|Description: A white cotton pique baptismal gown with fabric embroidered into 1 cm squares with a stitched knot in each square. Neckline is square, sleeves are puffed. Bodice has a decorative 'V' insert at the front with three sets of horizontal tucks in the 'V'. Neckline and sleeves are trimmed in 2 cm wide lace. Three rows of tucks surround the sleeve opening at the lace trim. Inside each sleeve there are two 3 mm wide and 6.5 cm long corded ribbons. These ribbons are attached at the shoulder seam and cuff edge and serve to keep the sleeve in a 'puffed' position. There is a 25 cm long slit opening at the back. There is a 1 cm wide pocket around the bottom of the bodice and one around the neckline. These pockets hold 3 mm wide cords which tie at the back opening. The hem is 9 cm wide and sewn by the hand. |
Christening or Baptismal gowns where worn by babies during the christening and baptismal celebrations; it was the church who insisted that babies were christened and baptised in white garments because white was considered a symbol of purity and innocence. The dress was worn by both male and female babies and often one dress would be used by all the children in the family and sometimes by children of later generations.

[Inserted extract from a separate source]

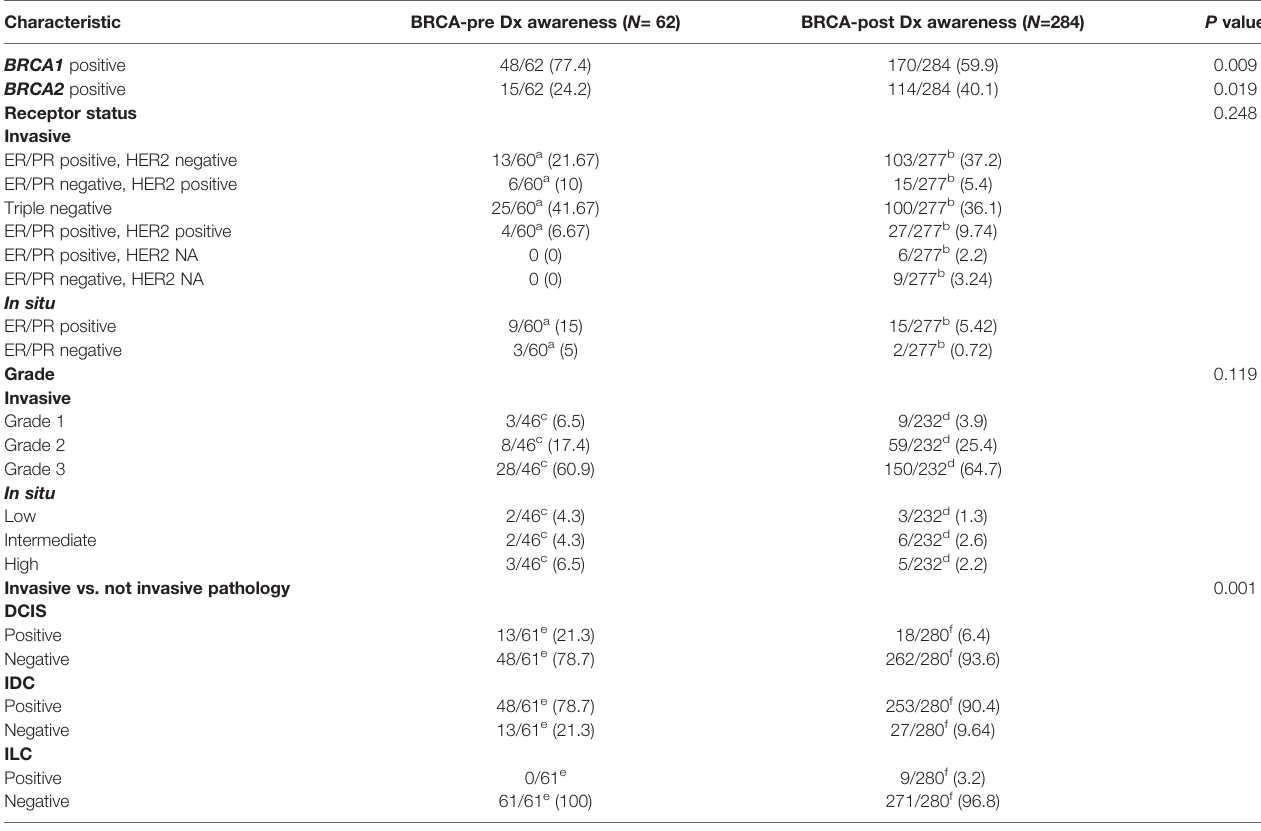
TABLE 2 | Breast tumor characteristics.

The gown may have belonged to William (Bill) Bridgeford born in Toronto, September 14, 1922. Williamís parents were Benjamin William Bridgeford (d. Nov 1980) and Isabelle Bridgeford who lived at 1321 Lansdowne Ave in Toronto. William married Anne Wilcock Osborne on June 28, 1948 in her hometown of Kapuskasing, Ontario. Together they raised two boys and two girls. Bill passed away May 10, 2002 at Credit Valley Hospital after a long battle with Parkinson's Disease. The memorial service was held at St. Brides Church, Clarkson.